### Aim A
Do the following statements agree with the ETL troubleshooting page: (i) before version 5.5, ETL preview follows the ETL owner's row and column permissions, (ii) ETL visitors can see data outside their permissions in the result dataset, and (iii) the preview permission option is found under Admin Settings > System Management > Advanced Settings? Answer yes or no for each, quoting the page's deciding words.
### Aim B
Can you resume the ETL troubleshooting page after its last sentence and carry it on?

### Extract to read
==============================
Summary of Inaccurate ETL Data Results
Common Issues
- ETL preview data is inconsistent with the result dataset. For example, data can be filtered in ETL, but does not appear in the result dataset.
- ETL preview data is inconsistent with the input dataset.
- The data produced by ETL differs each time it is calculated.
- The data produced by ETL is incorrect.
Causes
Row and Column Permission Issues
Row and column permissions are configured for the input dataset. In versions earlier than 5.5, ETL preview takes effect according to the row and column permissions of the ETL owner. This means ETL visitors may see data outside their own permissions during preview, but can see only data they have permission for in the result dataset. In this case, inconsistency between ETL preview data and the result dataset is normal.
Solution: Starting from version 5.5, administrators can configure whether visitors are allowed to preview datasets using ETL owner permissions in Admin Settings > System Management > Advanced Settings.
==============================
### Listed records
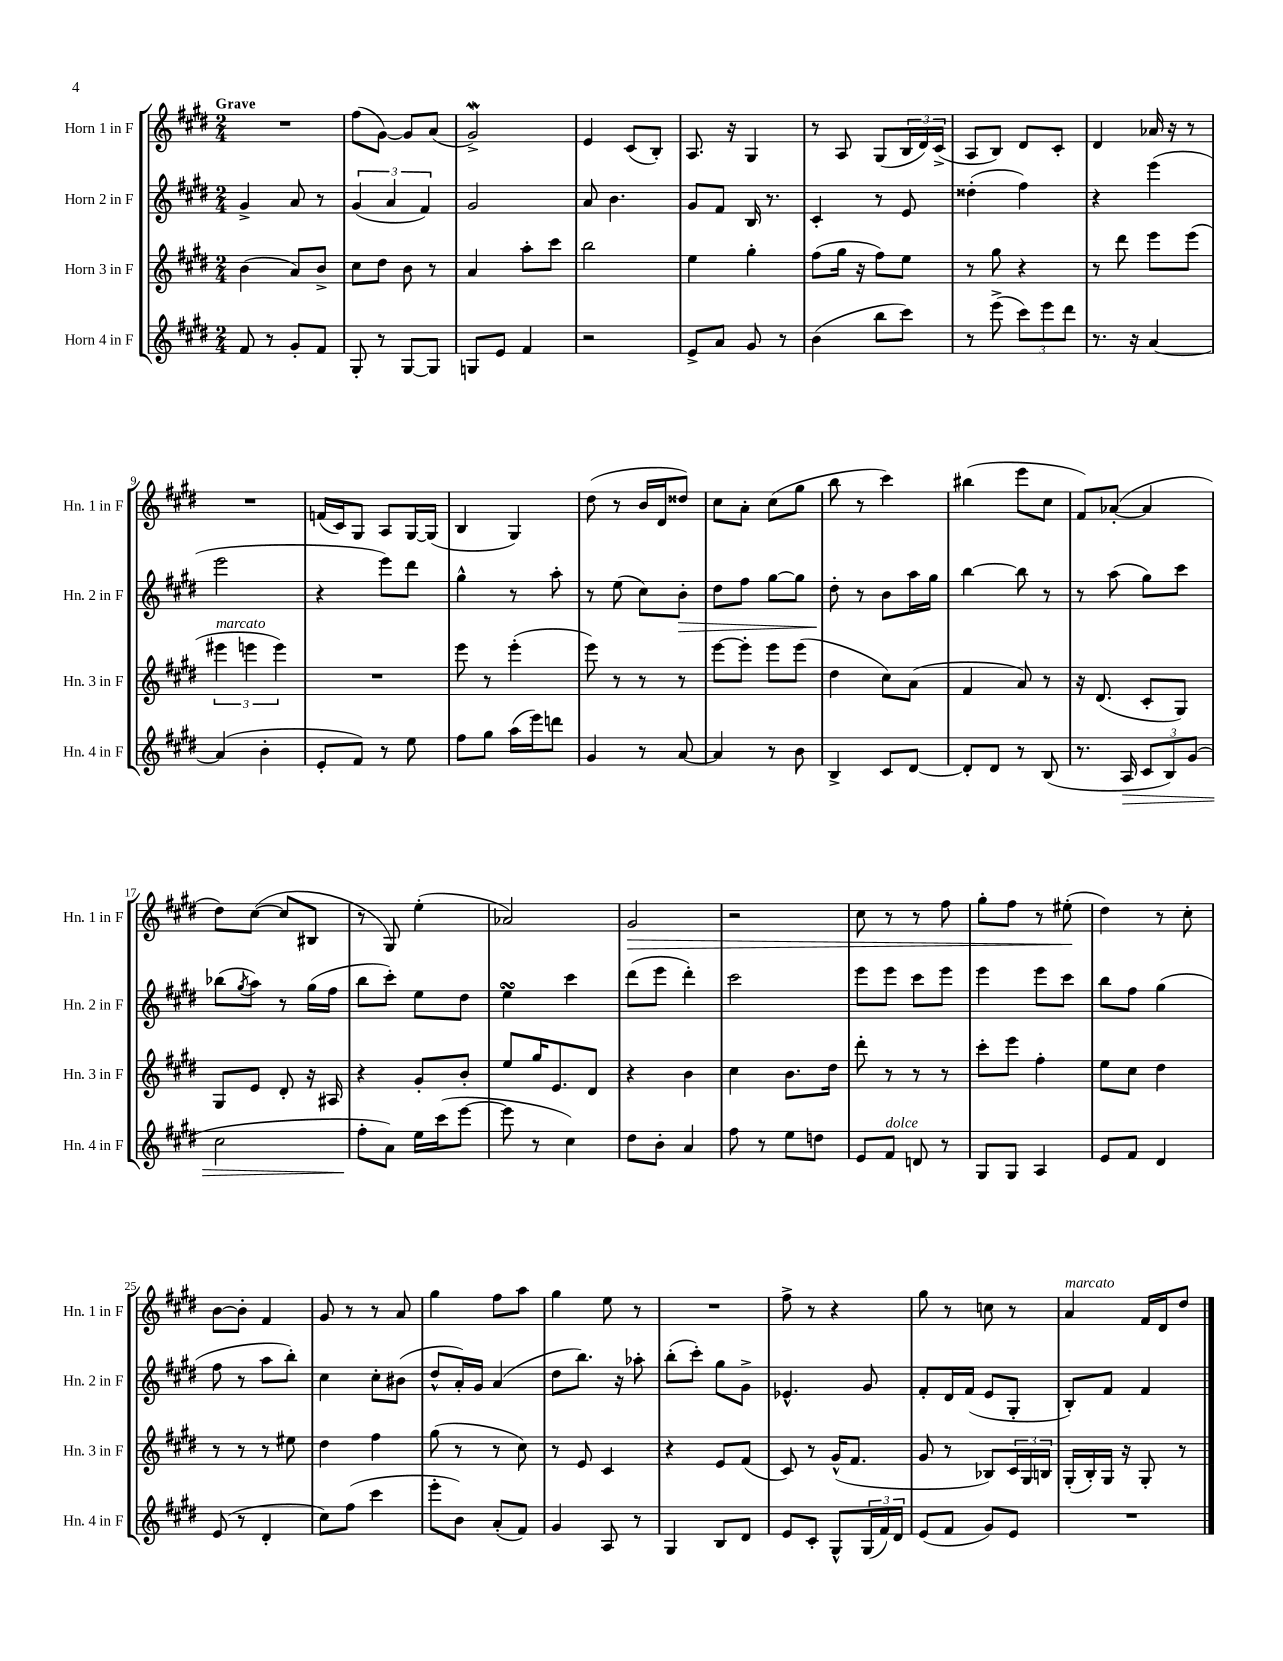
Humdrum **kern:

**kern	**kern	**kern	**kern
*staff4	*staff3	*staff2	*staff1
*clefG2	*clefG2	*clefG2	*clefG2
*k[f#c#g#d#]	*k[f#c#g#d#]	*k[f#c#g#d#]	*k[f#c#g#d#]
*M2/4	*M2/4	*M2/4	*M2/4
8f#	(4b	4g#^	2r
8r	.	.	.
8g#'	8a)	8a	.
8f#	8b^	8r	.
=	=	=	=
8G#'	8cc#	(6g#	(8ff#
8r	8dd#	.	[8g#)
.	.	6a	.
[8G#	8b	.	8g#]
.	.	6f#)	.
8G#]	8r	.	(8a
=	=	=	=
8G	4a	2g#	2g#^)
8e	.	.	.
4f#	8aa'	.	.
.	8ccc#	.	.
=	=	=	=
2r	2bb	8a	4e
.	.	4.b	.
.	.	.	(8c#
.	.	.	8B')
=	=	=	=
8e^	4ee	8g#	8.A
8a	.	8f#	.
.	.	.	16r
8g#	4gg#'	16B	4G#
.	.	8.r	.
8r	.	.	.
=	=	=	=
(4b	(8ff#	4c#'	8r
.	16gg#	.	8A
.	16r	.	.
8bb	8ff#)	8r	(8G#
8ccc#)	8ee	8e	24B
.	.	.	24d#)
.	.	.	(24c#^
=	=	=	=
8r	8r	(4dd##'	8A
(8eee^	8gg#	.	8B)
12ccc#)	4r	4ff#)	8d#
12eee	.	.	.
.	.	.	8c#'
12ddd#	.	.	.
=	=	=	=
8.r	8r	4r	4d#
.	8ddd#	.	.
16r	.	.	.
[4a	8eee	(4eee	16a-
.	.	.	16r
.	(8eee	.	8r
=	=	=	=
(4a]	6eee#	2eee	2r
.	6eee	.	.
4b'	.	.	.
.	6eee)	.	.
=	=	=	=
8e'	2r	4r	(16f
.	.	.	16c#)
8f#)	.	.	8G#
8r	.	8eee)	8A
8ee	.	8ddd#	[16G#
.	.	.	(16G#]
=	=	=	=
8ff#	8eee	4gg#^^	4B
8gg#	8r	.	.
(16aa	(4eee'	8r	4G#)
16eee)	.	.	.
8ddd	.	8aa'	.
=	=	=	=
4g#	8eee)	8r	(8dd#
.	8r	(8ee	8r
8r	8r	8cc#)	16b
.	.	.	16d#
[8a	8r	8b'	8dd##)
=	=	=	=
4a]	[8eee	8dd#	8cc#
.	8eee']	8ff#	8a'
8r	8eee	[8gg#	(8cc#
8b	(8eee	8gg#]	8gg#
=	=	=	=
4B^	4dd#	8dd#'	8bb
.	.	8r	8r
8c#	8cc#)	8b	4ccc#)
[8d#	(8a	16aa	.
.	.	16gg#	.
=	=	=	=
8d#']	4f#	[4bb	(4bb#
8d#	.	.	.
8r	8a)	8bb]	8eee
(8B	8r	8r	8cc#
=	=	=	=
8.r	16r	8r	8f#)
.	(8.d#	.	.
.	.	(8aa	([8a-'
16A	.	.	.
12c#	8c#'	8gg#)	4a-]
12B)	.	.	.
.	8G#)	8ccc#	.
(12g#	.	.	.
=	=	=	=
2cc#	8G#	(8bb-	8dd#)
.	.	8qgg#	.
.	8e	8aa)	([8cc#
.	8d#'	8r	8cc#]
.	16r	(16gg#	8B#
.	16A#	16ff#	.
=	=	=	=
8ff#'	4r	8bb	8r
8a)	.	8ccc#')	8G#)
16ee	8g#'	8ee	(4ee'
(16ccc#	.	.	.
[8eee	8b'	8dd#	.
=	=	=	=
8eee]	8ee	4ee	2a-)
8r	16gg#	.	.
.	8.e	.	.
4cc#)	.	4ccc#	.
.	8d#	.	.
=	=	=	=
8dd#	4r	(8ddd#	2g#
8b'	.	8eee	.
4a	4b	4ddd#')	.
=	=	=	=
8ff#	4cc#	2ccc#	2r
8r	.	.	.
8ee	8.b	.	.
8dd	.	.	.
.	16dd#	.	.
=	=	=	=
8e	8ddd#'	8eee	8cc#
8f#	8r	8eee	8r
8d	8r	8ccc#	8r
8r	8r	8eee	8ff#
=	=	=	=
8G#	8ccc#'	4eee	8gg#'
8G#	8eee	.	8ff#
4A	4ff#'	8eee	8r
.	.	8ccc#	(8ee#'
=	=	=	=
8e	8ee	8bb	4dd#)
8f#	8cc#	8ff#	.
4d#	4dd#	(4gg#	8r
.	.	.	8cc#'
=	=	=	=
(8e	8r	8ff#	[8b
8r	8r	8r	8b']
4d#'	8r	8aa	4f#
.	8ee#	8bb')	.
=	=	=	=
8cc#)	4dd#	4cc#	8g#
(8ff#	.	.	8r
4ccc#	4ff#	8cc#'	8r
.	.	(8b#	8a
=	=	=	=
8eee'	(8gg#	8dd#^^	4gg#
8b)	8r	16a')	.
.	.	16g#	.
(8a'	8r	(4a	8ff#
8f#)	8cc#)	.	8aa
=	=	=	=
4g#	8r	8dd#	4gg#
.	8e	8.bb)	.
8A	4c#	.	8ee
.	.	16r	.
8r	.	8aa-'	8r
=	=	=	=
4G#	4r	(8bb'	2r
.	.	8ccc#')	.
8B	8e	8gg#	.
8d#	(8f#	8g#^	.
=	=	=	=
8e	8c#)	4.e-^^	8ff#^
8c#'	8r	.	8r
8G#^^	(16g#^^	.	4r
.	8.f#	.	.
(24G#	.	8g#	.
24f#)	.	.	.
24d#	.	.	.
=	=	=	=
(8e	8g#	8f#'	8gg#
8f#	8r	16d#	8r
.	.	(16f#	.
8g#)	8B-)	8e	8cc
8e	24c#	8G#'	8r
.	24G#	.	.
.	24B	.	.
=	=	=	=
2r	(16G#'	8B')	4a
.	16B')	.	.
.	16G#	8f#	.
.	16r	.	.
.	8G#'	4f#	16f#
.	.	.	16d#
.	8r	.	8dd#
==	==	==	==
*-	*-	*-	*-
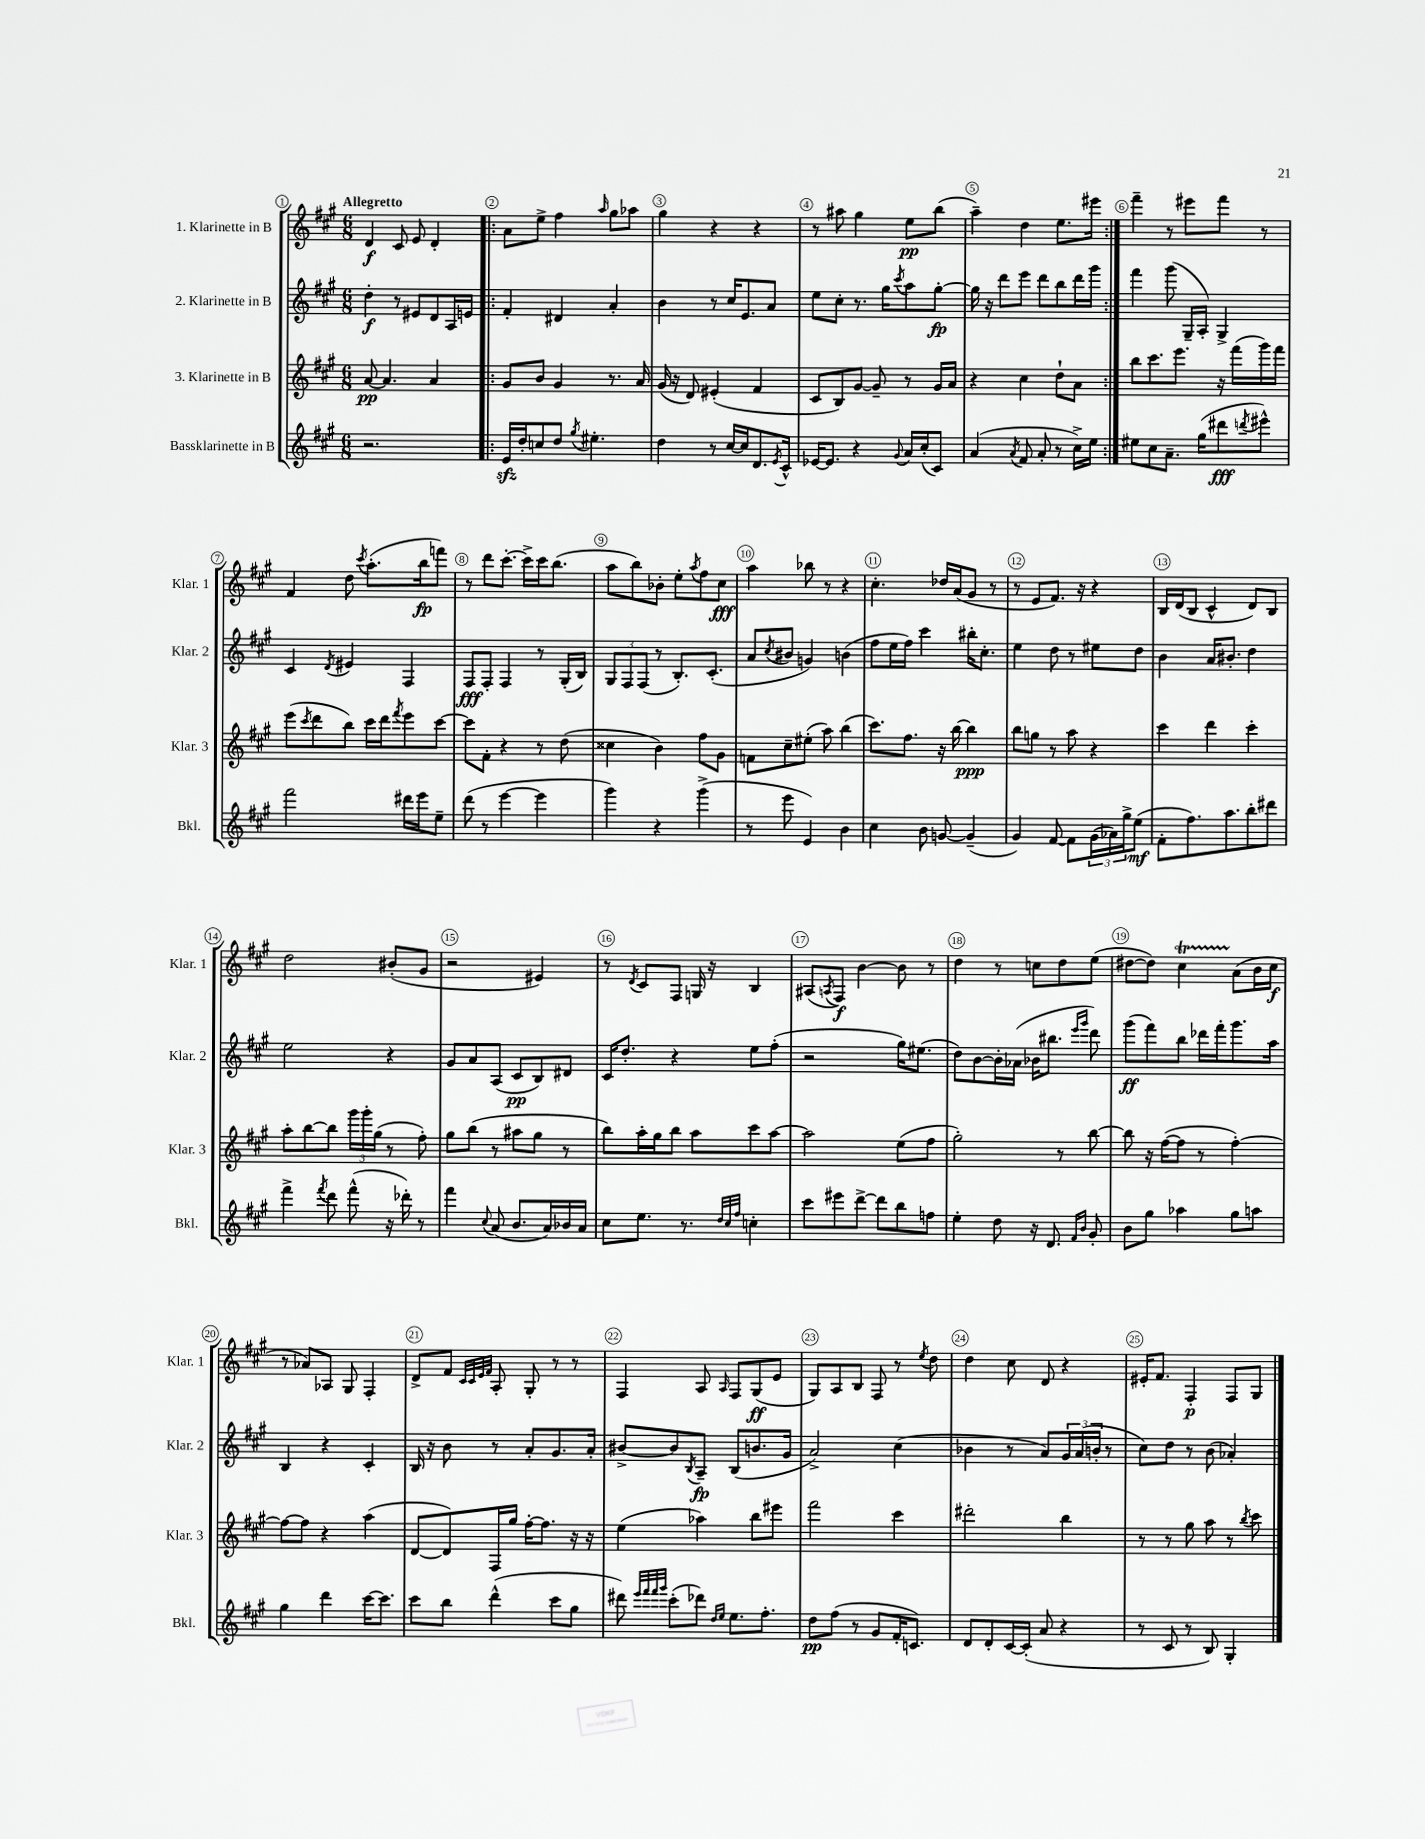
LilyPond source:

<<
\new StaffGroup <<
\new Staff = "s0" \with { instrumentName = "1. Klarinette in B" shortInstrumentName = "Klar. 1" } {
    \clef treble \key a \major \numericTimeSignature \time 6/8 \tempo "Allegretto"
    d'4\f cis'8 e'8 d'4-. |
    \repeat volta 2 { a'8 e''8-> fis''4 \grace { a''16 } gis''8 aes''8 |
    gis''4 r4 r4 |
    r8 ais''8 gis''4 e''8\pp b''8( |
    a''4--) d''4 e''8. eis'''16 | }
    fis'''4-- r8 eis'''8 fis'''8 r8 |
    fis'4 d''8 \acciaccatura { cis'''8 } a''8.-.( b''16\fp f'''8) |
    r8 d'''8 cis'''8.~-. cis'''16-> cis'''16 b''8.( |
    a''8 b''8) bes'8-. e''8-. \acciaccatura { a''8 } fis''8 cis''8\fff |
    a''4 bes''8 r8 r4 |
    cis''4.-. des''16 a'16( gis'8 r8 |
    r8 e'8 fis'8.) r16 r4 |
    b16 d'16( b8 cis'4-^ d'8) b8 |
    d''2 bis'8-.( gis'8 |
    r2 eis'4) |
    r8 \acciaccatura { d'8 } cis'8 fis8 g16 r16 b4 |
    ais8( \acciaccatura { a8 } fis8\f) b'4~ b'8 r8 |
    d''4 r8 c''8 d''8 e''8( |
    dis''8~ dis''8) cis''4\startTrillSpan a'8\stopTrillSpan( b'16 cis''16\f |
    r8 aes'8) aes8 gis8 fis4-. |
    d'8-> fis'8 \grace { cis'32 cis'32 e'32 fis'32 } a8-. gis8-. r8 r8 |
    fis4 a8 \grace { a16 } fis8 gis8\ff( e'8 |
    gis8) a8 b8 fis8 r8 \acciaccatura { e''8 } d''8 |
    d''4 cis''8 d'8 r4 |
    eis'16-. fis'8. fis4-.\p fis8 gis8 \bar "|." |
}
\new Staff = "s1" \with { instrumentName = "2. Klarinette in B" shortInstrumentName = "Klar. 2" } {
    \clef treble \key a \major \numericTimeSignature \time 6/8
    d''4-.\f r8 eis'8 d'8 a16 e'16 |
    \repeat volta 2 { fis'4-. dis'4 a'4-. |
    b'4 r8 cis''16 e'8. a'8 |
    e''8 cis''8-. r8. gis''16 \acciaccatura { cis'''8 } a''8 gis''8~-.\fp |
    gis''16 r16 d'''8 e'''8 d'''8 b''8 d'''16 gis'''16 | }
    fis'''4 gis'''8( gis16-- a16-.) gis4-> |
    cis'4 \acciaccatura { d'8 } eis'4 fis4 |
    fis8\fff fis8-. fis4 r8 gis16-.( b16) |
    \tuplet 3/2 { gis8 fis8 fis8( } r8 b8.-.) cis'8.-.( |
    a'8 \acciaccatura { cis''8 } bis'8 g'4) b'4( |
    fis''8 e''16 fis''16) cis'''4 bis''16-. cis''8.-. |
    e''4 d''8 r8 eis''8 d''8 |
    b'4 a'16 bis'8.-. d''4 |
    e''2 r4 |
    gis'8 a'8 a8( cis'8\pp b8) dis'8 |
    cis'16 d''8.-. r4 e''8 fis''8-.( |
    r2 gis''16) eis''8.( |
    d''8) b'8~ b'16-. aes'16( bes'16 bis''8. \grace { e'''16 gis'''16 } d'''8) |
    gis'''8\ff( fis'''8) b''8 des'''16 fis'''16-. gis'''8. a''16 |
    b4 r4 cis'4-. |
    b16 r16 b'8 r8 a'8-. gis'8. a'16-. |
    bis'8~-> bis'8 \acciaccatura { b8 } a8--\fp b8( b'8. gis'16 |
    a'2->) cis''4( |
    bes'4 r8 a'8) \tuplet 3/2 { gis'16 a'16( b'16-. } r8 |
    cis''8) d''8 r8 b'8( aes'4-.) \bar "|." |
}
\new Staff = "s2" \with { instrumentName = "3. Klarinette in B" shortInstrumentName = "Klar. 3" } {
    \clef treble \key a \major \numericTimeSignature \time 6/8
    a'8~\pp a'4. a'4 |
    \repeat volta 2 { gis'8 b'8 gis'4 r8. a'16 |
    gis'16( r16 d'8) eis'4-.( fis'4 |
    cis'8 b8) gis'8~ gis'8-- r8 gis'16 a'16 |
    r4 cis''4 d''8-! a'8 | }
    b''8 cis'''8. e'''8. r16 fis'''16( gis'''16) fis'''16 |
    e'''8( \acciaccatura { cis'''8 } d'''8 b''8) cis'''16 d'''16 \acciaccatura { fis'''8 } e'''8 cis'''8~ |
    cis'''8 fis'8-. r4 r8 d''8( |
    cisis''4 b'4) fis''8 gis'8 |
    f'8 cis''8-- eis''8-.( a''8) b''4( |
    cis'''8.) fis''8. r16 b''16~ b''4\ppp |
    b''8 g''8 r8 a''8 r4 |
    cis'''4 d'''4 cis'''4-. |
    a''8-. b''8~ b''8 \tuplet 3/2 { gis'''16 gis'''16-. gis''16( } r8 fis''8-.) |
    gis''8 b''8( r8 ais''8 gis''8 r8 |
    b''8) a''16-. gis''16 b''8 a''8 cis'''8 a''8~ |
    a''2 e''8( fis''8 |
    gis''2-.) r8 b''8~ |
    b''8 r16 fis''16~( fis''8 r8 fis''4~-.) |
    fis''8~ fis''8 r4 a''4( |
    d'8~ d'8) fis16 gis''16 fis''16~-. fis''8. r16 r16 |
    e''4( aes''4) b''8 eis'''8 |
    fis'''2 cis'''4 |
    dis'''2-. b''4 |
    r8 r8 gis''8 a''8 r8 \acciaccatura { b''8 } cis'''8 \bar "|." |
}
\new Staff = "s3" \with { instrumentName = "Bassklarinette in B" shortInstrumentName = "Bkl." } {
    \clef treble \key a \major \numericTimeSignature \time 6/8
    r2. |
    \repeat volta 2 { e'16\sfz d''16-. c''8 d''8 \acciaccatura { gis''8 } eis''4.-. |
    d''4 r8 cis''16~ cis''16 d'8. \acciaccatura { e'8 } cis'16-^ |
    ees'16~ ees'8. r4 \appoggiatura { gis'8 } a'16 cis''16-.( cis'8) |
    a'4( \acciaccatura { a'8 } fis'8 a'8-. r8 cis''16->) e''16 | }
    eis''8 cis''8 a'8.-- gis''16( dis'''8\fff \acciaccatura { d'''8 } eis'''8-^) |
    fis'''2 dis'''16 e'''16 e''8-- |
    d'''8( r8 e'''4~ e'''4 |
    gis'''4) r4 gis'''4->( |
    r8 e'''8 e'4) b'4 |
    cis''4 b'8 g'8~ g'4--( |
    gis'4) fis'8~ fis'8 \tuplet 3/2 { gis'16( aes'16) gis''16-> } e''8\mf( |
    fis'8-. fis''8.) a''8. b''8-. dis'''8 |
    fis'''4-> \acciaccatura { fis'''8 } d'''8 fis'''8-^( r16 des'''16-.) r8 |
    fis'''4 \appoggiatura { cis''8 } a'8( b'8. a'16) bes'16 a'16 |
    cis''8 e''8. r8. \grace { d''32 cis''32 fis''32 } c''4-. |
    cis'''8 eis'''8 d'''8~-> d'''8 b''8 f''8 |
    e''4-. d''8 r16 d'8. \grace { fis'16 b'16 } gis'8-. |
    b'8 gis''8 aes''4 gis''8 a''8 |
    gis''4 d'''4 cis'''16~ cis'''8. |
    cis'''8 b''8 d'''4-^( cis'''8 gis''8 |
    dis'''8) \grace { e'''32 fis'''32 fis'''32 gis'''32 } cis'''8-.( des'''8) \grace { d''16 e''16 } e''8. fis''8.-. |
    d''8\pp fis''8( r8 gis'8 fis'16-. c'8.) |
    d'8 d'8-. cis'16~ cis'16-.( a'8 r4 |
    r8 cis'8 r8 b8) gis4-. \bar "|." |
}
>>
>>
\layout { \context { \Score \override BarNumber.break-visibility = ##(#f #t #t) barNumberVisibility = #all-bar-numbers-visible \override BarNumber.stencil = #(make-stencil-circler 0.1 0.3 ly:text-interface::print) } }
==============================
### Answer A
(i) Yes: "In versions earlier than 5.5, ETL preview takes effect according to the row and column permissions of the ETL owner."
(ii) No: "but can see only data they have permission for in the result dataset."
(iii) Yes: "in Admin Settings > System Management > Advanced Settings."

### Answer B
Open: Pasted image 20260623142109.png

ETL Run Lag
- The ETL run time is inconsistent with the ETL Last Modified Time: The ETL logic was modified, but the ETL was not run in time.
Solution: Use preview data to validate data during modification, and run the ETL promptly after saving it.
- The ETL run time is inconsistent with the input dataset Last Update Time: There are multiple input datasets, and the ETL update logic is configured improperly.
Solution: We recommend using Trigger only after all selected datasets are updated. If data timeliness is required and Trigger after any selected dataset is updated must be used, ensure that the update times of multiple input datasets are staggered and not clustered. The interval should be greater than the ETL run duration and leave room for queueing. Once multiple queued tasks appear for the same ETL at the same time, later duplicate queued tasks are automatically deduplicated and discarded by the system.
Example :
The ETL is set to Trigger after any selected dataset is updated. The update times of five input datasets are too close, causing new tasks to queue before the first run finishes. Because of the deduplication mechanism for ETL queued tasks, the ETL that should have run five times runs only twice, and the result dataset output is not the latest data.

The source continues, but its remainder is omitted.